Assess level of consciousness:

  • Tap the patient on the shoulder and shout – “Are you OK?” (Figure 1)
    • Responsive patient
      • Alert
        • Awake and able to speak
      • Disoriented
        • May moan, cry, or make other sounds
        • Responds to verbal and/or painful stimuli. i.e., moves
    • Place responsive patient in the dental chair in an upright/semi-reclining position (Figure 2)
    • Unresponsive patient
      • Silent, does not respond to verbal and painful stimuli
        • Place unresponsive patient in the dental chair in a supine position on a firm, flat board (e.g., EMS board) to allow for adequate compressions later (Figure 3)
Figure 1.
Figure 2.
Figure 3.

Check airway:

  • If the patient is responsive (i.e., alert and talking, even in a whisper) the airway is open, at least partially, at this time
  • If the patient is unresponsive (i.e., does not respond to verbal and painful stimuli) evaluate airway
    • If the airway is not open, it may be due to relaxation of the soft tissues of the oropharynx
      • Perform head-tilt/chin-lift (Figure 4)
    • If obstruction is caused by foreign material it must be cleared
      • Suction thick, frothy, bloody saliva and vomitus
      • Foreign object must be removed (see Airway obstruction (foreign body)
Figure 4.

Look for breathing and check pulse (minimum 5 seconds; maximum 10 seconds):

  • Simultaneously, see if the patient’s chest rises and falls, listen for escaping air, and feel the airflow against the side of your cheek (Figure 5); and palpate the carotid artery (Figure 6)
    • Unresponsive patient
      • Normal breathing (quite, regular and effortless) and has a definite pulse
        • Monitor vital signs until EMS arrives
      • No normal breathing, but has a definite pulse
        • Initiate rescue breathing
          • 1 breath every 5-6 seconds (10 to 12 breaths/min.)
          • Check pulse every 2 minutes
            • If no pulse, begin cardiopulmonary resuscitation (CPR) and prepare for automated external defibrillation (AED) in accordance with current UK Resuscitation Council guidelines.20,21
      • No breathing or only agonal breaths (i.e., isolated or infrequent gasping) and no pulse
        • Begin CPR – cycles of 30 compressions and 2 breaths
          • Continue CPR until AED is turned on, the AED pads are applied, and the AED is ready to analyse the heart rhythm*
            • Ensure that everyone, including the rescuer performing CPR, is clear of the patient during AED rhythm analysis and shock
              • If the AED advises that a shock is not indicated
                • Resume CPR immediately until prompted by AED to allow rhythm check (about 2 minutes)
              • If the AED advises that a shock is indicated press the shock button
                • Resume CPR immediately until prompted by AED to allow rhythm check (about 2 minutes)
        • Continue with CPR and defibrillation until EMS takes over or the patient starts to move
Figure 5.
Figure 6.
*If alone, the AED should be used as soon as it is determined that the patient is in cardiac arrest.

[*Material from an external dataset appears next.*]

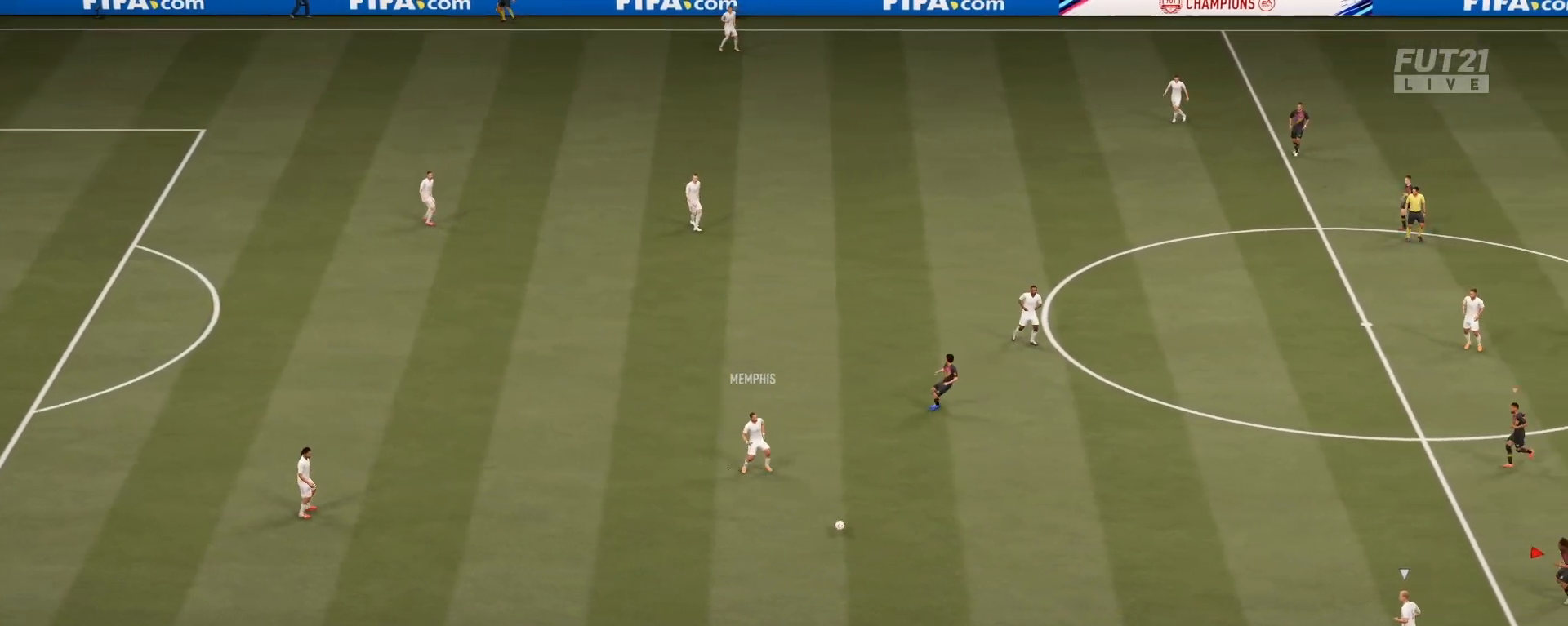
{"buttons": ["R2"], "left_stick": "down-left", "right_stick": "center", "events": []}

The unresponsive patient in an oral healthcare setting depend on the office emergency team for (1) early recognition of airway obstruction, respiratory and/or cardiac arrest and activation of EMS, (2) early high-quality CPR to delay brain damage from lack of oxygen, (3) early defibrillation to restore an effective heart rhythm, and (4) early advanced life support and post-arrest care. For each minute CPR and/or defibrillation is delayed, the patient’s chances of survival is reduced by 7 to 10 percent.